Directive >>
Print everything from the line containing "Samba is also" down to the line containing "User/pwd: www-data/www-data", both included, and nothing else from the data below.
◇ ◇ ◇ ◇
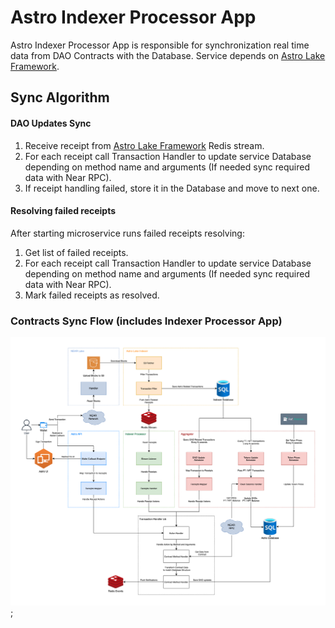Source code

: # Astro Indexer Processor App

Astro Indexer Processor App is responsible for synchronization real time data from DAO Contracts with the Database. Service depends on [Astro Lake Framework](https://github.com/near-daos/astro-lake-indexer).

## Sync Algorithm

#### DAO Updates Sync

1. Receive receipt from [Astro Lake Framework](https://github.com/near-daos/astro-lake-indexer) Redis stream.
2. For each receipt call Transaction Handler to update service Database depending on method name and arguments (If needed sync required data with Near RPC).
3. If receipt handling failed, store it in the Database and move to next one.

#### Resolving failed receipts
After starting microservice runs failed receipts resolving:
1. Get list of failed receipts.
2. For each receipt call Transaction Handler to update service Database depending on method name and arguments (If needed sync required data with Near RPC).
3. Mark failed receipts as resolved.

### Contracts Sync Flow (includes Indexer Processor App)
![Sputnik V2 Aggregation](../../docs/Astro_Contracts_Sync_Flow.png);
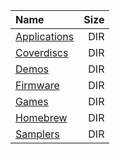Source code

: |Name|Size|
|:---|---:|
|[Applications](Applications/index.html)|DIR|
|[Coverdiscs](Coverdiscs/index.html)|DIR|
|[Demos](Demos/index.html)|DIR|
|[Firmware](Firmware/index.html)|DIR|
|[Games](Games/index.html)|DIR|
|[Homebrew](Homebrew/index.html)|DIR|
|[Samplers](Samplers/index.html)|DIR|
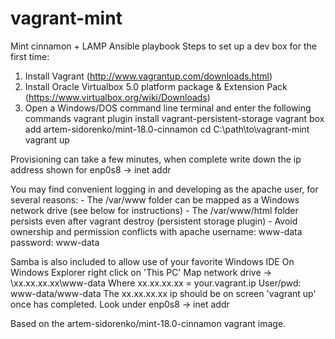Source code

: # vagrant-mint
Mint cinnamon + LAMP Ansible playbook
Steps to set up a dev box for the first time:
1. Install Vagrant (http://www.vagrantup.com/downloads.html)
2. Install Oracle Virtualbox 5.0 platform package & Extension Pack (https://www.virtualbox.org/wiki/Downloads)
3. Open a Windows/DOS command line terminal and enter the following commands
	vagrant plugin install vagrant-persistent-storage
	vagrant box add artem-sidorenko/mint-18.0-cinnamon
	cd C:\path\to\vagrant-mint
	vagrant up
	
Provisioning can take a few minutes, when complete write down the ip address shown for
	enp0s8 -> inet addr

You may find convenient logging in and developing as the apache user, for several reasons:
	- The /var/www folder can be mapped as a Windows network drive (see below for instructions)
	- The /var/www/html folder persists even after vagrant destroy (persistent storage plugin)
	- Avoid ownership and permission conflicts with apache
		username: www-data
		password: www-data

Samba is also included to allow use of your favorite Windows IDE
	On Windows Explorer right click on 'This PC'
		Map network drive -> \\xx.xx.xx.xx\www-data
		Where xx.xx.xx.xx = your.vagrant.ip
		User/pwd: www-data/www-data
	The xx.xx.xx.xx ip should be on screen 'vagrant up' once has completed. Look under enp0s8 -> inet addr

Based on the artem-sidorenko/mint-18.0-cinnamon vagrant image.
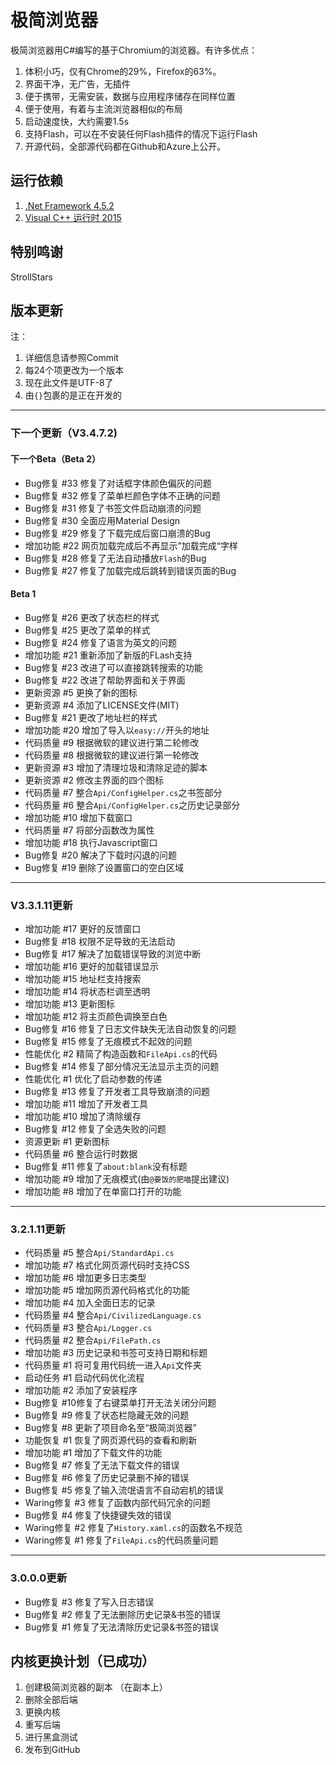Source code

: # 极简浏览器
极简浏览器用C#编写的基于Chromium的浏览器。有许多优点：

1.   体积小巧，仅有Chrome的29%，Firefox的63%。
2.   界面干净，无广告，无插件
3.   便于携带，无需安装，数据与应用程序储存在同样位置
4.   便于使用，有着与主流浏览器相似的布局
5.   启动速度快，大约需要1.5s
6.   支持Flash，可以在不安装任何Flash插件的情况下运行Flash
7.   开源代码，全部源代码都在Github和Azure上公开。

## 运行依赖

1. [.Net Framework 4.5.2](https://go.microsoft.com/fwlink/?LinkId=397707)
2. [Visual C++ 运行时 2015](https://aka.ms/vs/17/release/vc_redist.x64.exe)

## 特别鸣谢

StrollStars

## 版本更新

注：
1. 详细信息请参照Commit
2. 每24个项更改为一个版本
3. 现在此文件是UTF-8了
4. 由`{}`包裹的是正在开发的
-----
### 下一个更新（V3.4.7.2)

#### 下一个Beta（Beta 2）

+ Bug修复 #33 修复了对话框字体颜色偏灰的问题
+ Bug修复 #32 修复了菜单栏颜色字体不正确的问题
+ Bug修复 #31 修复了书签文件启动崩溃的问题
+ Bug修复 #30 全面应用Material Design
+ Bug修复 #29 修复了下载完成后窗口崩溃的Bug
+ 增加功能 #22 网页加载完成后不再显示”加载完成“字样
+ Bug修复 #28 修复了无法自动播放`Flash`的Bug
+ Bug修复 #27 修复了加载完成后跳转到错误页面的Bug

#### Beta 1

+ Bug修复 #26 更改了状态栏的样式
+ Bug修复 #25 更改了菜单的样式
+ Bug修复 #24 修复了语言为英文的问题
+ 增加功能 #21 重新添加了新版的FLash支持
+ Bug修复 #23 改进了可以直接跳转搜索的功能
+ Bug修复 #22 改进了帮助界面和关于界面
+ 更新资源 #5 更换了新的图标
+ 更新资源 #4 添加了LICENSE文件(MIT)
+ Bug修复 #21 更改了地址栏的样式
+ 增加功能 #20 增加了导入以`easy://`开头的地址
+ 代码质量 #9 根据微软的建议进行第二轮修改
+ 代码质量 #8 根据微软的建议进行第一轮修改
+ 更新资源 #3 增加了清理垃圾和清除足迹的脚本
+ 更新资源 #2 修改主界面的四个图标
+ 代码质量 #7 整合`Api/ConfigHelper.cs`之书签部分
+ 代码质量 #6 整合`Api/ConfigHelper.cs`之历史记录部分
+ 增加功能 #10 增加下载窗口
+ 代码质量 #7 将部分函数改为属性
+ 增加功能 #18 执行Javascript窗口
+ Bug修复 #20 解决了下载时闪退的问题
+ Bug修复 #19 删除了设置窗口的空白区域
-----
### V3.3.1.11更新
+ 增加功能 #17 更好的反馈窗口
+ Bug修复 #18 权限不足导致的无法启动
+ Bug修复 #17 解决了加载错误导致的浏览中断
+ 增加功能 #16 更好的加载错误显示
+ 增加功能 #15 地址栏支持搜索
+ 增加功能 #14 将状态栏调至透明
+ 增加功能 #13 更新图标
+ 增加功能 #12 将主页颜色调换至白色
+ Bug修复 #16 修复了日志文件缺失无法自动恢复的问题
+ Bug修复 #15 修复了无痕模式不起效的问题
+ 性能优化 #2 精简了构造函数和`FileApi.cs`的代码
+ Bug修复 #14 修复了部分情况无法显示主页的问题
+ 性能优化 #1 优化了启动参数的传递
+ Bug修复 #13 修复了开发者工具导致崩溃的问题
+ 增加功能 #11 增加了开发者工具
+ 增加功能 #10 增加了清除缓存
+ Bug修复 #12 修复了全选失败的问题
+ 资源更新 #1 更新图标
+ 代码质量 #6 整合运行时数据
+ Bug修复 #11 修复了`about:blank`没有标题
+ 增加功能 #9 增加了无痕模式(由`@要饭的肥喵`提出建议)
+ 增加功能 #8 增加了在单窗口打开的功能
-----
### 3.2.1.11更新
+ 代码质量 #5 整合`Api/StandardApi.cs`
+ 增加功能 #7 格式化网页源代码时支持CSS
+ 增加功能 #6 增加更多日志类型
+ 增加功能 #5 增加网页源代码格式化的功能
+ 增加功能 #4 加入全面日志的记录
+ 代码质量 #4 整合`Api/CivilizedLanguage.cs`
+ 代码质量 #3 整合`Api/Logger.cs`
+ 代码质量 #2 整合`Api/FilePath.cs`
+ 增加功能 #3 历史记录和书签可支持日期和标题
+ 代码质量 #1 将可复用代码统一进入`Api`文件夹
+ 启动任务 #1 启动代码优化流程
+ 增加功能 #2 添加了安装程序
+ Bug修复 #10修复了右键菜单打开无法关闭分问题
+ Bug修复 #9 修复了状态栏隐藏无效的问题
+ Bug修复 #8 更新了项目命名至“极简浏览器”
+ 功能恢复 #1 恢复了网页源代码的查看和刷新
+ 增加功能 #1 增加了下载文件的功能
+ Bug修复 #7 修复了无法下载文件的错误
+ Bug修复 #6 修复了历史记录删不掉的错误
+ Bug修复 #5 修复了输入流氓语言不自动宕机的错误
+ Waring修复 #3 修复了函数内部代码冗余的问题
+ Bug修复 #4 修复了快捷键失效的错误
+ Waring修复 #2 修复了`History.xaml.cs`的函数名不规范
+ Waring修复 #1 修复了`FileApi.cs`的代码质量问题
-----
### 3.0.0.0更新
+ Bug修复 #3 修复了写入日志错误
+ Bug修复 #2 修复了无法删除历史记录&书签的错误
+ Bug修复 #1 修复了无法清除历史记录&书签的错误

## 内核更换计划（已成功）

1. 创建极简浏览器的副本
（在副本上）
2. 删除全部后端
3. 更换内核
4. 重写后端
8. 进行黑盒测试
9. 发布到GitHub
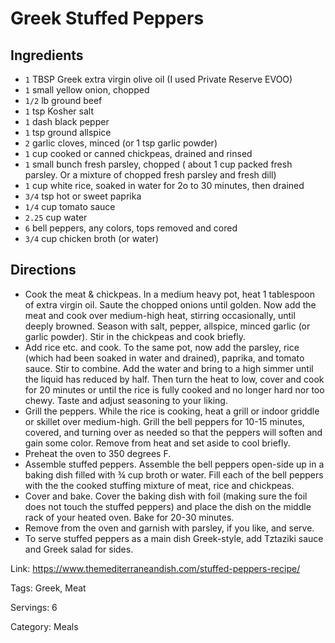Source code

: # Greek Stuffed Peppers

## Ingredients

- `1` TBSP Greek extra virgin olive oil (I used Private Reserve EVOO)
- `1` small yellow onion, chopped
- `1/2` lb ground beef
- `1` tsp Kosher salt
- `1` dash black pepper
- `1` tsp ground allspice
- `2` garlic cloves, minced (or 1 tsp garlic powder)
- `1` cup cooked or canned chickpeas, drained and rinsed
- `1` small bunch fresh parsley, chopped ( about 1 cup packed fresh parsley. Or a mixture of chopped fresh parsley and fresh dill)
- `1` cup white rice, soaked in water for 2o to 30 minutes, then drained
- `3/4` tsp hot or sweet paprika
- `1/4` cup  tomato sauce
- `2.25` cup water
- `6` bell peppers, any colors, tops removed and cored
- `3/4` cup chicken broth (or water)

## Directions

- Cook the meat & chickpeas. In a medium heavy pot, heat 1 tablespoon of extra virgin oil. Saute the chopped onions until golden. Now add the meat and cook over medium-high heat, stirring occasionally, until deeply browned. Season with salt, pepper, allspice, minced garlic (or garlic powder). Stir in the chickpeas and cook briefly.
- Add rice etc. and cook. To the same pot, now add the parsley, rice (which had been soaked in water and drained), paprika, and tomato sauce. Stir to combine. Add the water and bring to a high simmer until the liquid has reduced by half. Then turn the heat to low, cover and cook for 20 minutes or until the rice is fully cooked and no longer hard nor too chewy. Taste and adjust seasoning to your liking.
- Grill the peppers. While the rice is cooking, heat a grill or indoor griddle or skillet over medium-high. Grill the bell peppers for 10-15 minutes, covered, and turning over as needed so that the peppers will soften and gain some color. Remove from heat and set aside to cool briefly.
- Preheat the oven to 350 degrees F.
- Assemble stuffed peppers. Assemble the bell peppers open-side up in a baking dish filled with ¾ cup broth or water. Fill each of the bell peppers with the the cooked stuffing mixture of meat, rice and chickpeas.
- Cover and bake. Cover the baking dish with foil (making sure the foil does not touch the stuffed peppers) and place the dish on the middle rack of your heated oven.  Bake for 20-30 minutes.
- Remove from the oven and garnish with parsley, if you like, and serve.
- To serve stuffed peppers as a main dish Greek-style, add Tztaziki sauce and Greek salad for sides.

Link: https://www.themediterraneandish.com/stuffed-peppers-recipe/

Tags: Greek, Meat

Servings: 6

Category: Meals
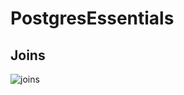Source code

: # PostgresEssentials

## Joins

![joins](https://user-images.githubusercontent.com/29623199/119175480-28dffe00-ba6a-11eb-9d1c-699ee81b5060.JPG)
◇ ◇ ◇ ◇
Exercise result >>
Samba is also included to allow use of your favorite Windows IDE
	On Windows Explorer right click on 'This PC'
		Map network drive -> \\xx.xx.xx.xx\www-data
		Where xx.xx.xx.xx = your.vagrant.ip
		User/pwd: www-data/www-data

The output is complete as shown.